Many Chinese professors in the United States have returned to China under the Thousand Talents program. For example, Deng Weiwei, an associate professor with a doctorate from Yale University, whose academic career included five years as an assistant professor at the University of Central Florida and two years as an associate professor of mechanical engineering at Virginia Tech, returned to China in April. He has since taken up a position as professor in the Department of Mechanics and Aerospace Engineering at China’s Southern University of Science and Technology, a public school under the administration of the Guangdong provincial government.

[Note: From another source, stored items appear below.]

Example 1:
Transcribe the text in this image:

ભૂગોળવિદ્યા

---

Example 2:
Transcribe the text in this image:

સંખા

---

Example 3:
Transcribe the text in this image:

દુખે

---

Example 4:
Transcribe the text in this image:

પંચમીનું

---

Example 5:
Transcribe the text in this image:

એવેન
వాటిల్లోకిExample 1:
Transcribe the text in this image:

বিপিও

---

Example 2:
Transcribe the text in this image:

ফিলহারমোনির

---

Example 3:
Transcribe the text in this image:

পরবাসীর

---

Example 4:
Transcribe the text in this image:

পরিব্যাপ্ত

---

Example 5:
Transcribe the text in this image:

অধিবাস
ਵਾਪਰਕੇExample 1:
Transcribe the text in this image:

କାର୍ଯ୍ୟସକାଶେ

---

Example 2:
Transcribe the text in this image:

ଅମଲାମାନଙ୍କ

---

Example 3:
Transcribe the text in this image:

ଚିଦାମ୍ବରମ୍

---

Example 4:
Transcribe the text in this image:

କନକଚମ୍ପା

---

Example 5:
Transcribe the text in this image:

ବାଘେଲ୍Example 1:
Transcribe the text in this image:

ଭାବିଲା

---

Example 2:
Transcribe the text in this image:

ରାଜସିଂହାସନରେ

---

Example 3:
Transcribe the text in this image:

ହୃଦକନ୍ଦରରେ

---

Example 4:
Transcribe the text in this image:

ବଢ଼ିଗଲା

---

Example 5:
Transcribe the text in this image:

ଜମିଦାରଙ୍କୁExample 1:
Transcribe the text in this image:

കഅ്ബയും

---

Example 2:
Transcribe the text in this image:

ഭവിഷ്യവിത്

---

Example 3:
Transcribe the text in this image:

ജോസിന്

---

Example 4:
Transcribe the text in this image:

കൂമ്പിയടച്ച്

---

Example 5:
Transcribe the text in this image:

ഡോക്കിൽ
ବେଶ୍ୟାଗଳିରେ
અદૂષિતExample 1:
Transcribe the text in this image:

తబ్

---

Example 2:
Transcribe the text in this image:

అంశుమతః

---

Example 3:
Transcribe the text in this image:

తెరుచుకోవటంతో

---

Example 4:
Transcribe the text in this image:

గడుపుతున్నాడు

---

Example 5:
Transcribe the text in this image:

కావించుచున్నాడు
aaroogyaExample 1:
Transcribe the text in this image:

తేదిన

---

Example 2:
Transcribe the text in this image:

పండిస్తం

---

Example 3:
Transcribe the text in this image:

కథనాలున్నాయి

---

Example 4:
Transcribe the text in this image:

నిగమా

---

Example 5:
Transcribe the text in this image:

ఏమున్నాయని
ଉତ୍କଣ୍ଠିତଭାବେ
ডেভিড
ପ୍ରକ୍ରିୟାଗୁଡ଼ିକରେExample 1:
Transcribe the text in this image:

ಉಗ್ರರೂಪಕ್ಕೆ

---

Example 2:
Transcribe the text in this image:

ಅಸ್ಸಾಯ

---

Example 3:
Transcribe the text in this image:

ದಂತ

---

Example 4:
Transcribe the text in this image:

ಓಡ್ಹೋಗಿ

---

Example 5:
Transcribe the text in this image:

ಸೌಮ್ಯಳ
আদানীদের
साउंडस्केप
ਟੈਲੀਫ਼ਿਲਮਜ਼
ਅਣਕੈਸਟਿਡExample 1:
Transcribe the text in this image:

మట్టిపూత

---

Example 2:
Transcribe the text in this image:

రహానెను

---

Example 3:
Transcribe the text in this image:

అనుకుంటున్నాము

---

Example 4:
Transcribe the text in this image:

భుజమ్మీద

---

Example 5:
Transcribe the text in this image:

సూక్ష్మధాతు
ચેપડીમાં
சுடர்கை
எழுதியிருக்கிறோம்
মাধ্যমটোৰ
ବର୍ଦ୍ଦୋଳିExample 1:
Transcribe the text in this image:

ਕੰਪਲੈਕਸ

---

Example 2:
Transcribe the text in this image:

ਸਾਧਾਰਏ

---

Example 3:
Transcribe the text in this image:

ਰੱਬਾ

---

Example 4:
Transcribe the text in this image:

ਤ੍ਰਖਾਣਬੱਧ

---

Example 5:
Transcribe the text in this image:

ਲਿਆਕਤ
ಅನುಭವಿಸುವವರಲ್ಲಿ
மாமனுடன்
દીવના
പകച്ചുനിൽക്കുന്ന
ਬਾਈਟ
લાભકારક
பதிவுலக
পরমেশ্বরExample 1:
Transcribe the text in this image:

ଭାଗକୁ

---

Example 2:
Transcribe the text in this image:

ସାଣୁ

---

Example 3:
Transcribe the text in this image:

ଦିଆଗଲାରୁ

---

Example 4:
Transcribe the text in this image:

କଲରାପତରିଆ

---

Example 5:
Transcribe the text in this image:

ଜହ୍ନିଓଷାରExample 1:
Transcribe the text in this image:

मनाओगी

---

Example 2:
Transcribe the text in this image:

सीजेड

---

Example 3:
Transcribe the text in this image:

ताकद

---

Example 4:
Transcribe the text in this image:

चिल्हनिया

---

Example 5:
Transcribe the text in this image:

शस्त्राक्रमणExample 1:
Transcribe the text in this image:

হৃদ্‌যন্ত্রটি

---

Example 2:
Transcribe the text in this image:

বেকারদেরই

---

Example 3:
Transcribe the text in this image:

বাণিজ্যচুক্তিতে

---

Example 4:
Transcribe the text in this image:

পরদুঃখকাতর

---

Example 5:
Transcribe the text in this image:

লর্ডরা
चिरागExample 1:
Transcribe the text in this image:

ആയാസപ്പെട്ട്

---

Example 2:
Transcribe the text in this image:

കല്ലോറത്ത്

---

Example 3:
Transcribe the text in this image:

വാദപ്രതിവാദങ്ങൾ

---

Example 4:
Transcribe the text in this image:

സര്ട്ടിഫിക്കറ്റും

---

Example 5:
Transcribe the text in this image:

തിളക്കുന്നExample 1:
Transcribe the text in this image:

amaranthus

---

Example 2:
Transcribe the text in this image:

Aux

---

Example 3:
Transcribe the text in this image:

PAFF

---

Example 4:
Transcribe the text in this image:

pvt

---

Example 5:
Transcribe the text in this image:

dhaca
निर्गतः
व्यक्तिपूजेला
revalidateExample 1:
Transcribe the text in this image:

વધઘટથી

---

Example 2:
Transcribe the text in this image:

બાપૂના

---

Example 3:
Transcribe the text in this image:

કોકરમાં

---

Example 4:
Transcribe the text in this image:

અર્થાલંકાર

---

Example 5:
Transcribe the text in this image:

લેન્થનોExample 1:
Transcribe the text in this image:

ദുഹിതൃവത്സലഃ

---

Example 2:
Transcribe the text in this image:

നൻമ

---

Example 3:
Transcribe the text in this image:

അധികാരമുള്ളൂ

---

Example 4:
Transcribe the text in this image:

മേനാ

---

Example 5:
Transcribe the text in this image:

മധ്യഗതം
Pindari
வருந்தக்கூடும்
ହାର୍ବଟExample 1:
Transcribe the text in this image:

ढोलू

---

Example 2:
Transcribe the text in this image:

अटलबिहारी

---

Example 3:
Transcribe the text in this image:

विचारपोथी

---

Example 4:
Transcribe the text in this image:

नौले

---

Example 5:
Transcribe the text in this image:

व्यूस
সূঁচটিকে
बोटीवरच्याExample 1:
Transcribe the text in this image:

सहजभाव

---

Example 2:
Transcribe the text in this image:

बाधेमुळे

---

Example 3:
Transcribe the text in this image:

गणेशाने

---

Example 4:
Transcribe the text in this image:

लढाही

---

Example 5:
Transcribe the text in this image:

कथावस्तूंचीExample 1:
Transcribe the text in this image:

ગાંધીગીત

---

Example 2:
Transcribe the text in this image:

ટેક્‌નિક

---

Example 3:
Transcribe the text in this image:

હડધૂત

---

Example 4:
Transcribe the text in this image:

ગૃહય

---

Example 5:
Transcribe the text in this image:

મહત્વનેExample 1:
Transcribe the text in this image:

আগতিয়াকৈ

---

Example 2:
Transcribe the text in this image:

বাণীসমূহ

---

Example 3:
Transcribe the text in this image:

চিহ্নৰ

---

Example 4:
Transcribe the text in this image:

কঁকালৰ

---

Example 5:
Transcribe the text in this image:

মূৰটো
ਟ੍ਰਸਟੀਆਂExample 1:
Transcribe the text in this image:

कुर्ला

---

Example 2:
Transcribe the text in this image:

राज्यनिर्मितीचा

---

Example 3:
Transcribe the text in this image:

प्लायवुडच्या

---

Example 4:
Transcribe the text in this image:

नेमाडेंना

While it is not known exactly how much in salary and benefits Deng has received under the program, his desire to work in China was loud and clear. According to the program’s recruitment website, Deng said he anxiously followed news on his mainland Chinese friends’ social media to witness the successful launch of Tiangong-2, a Chinese space lab, on Sept. 15, 2016.
“I am afraid that it would be too late if I don’t come back [to China] soon. I don’t want to be on the sidelines watching my motherland’s development,” said Deng, according to the recruitment website.

Individual Initiative

The recruitment effort is not limited to the central authorities and state-run institutes. Provinces, cities, and universities all have their own recruitment programs to bring back overseas talent, appealing to nationalistic sentiments to woo them into helping the country get ahead.
According to the Beijing-based English news website Sino-US.com and Zhejiang’s provincial government website, Cui Ping, the former head of the Ningbo Institute of Industrial Technology held many job fairs overseas to recruit Chinese talent, including two fairs in Silicon Valley in December 2013. Cu successfully recruited more than 200 people to work at the Ningbo institute.
On Oct. 17, the state-run newspaper China Daily reported that Wuhan University, which is administered by China’s Ministry of Education, sent out a delegation headed by the university’s president to a recruitment event at the University of California–Berkeley.
Many successful Chinese businessmen who returned to China on their own have since been given the position of special consultant under the Thousand Talents program, so they can help recruit more talent back home. One well-known example is Robin Li, who returned to China at the end of 1999 after a successful career in the United States developing programs for The Wall Street Journal and working as a staff engineer for Infoseek, a search engine company.
In 2000, Li founded China’s Baidu search engine. He then successfully recruited Xu Wei, who left his position as senior scientist at Facebook to join Baidu’s Institute of Deep Learning, an artificial intelligence research lab, in 2013, according to Baidu. That same year, Li’s recruitment effort also brought in Wu Ren, who left his job at Advanced Micro Devices, an American semiconductor company, as chief software architect of heterogeneous system architecture.
China plans to become the world leader in advanced microchips and AI technology. While China still has a long way to go in developing its semiconductor industry, it currently ranks second behind the United States as the country with the highest number of AI firms.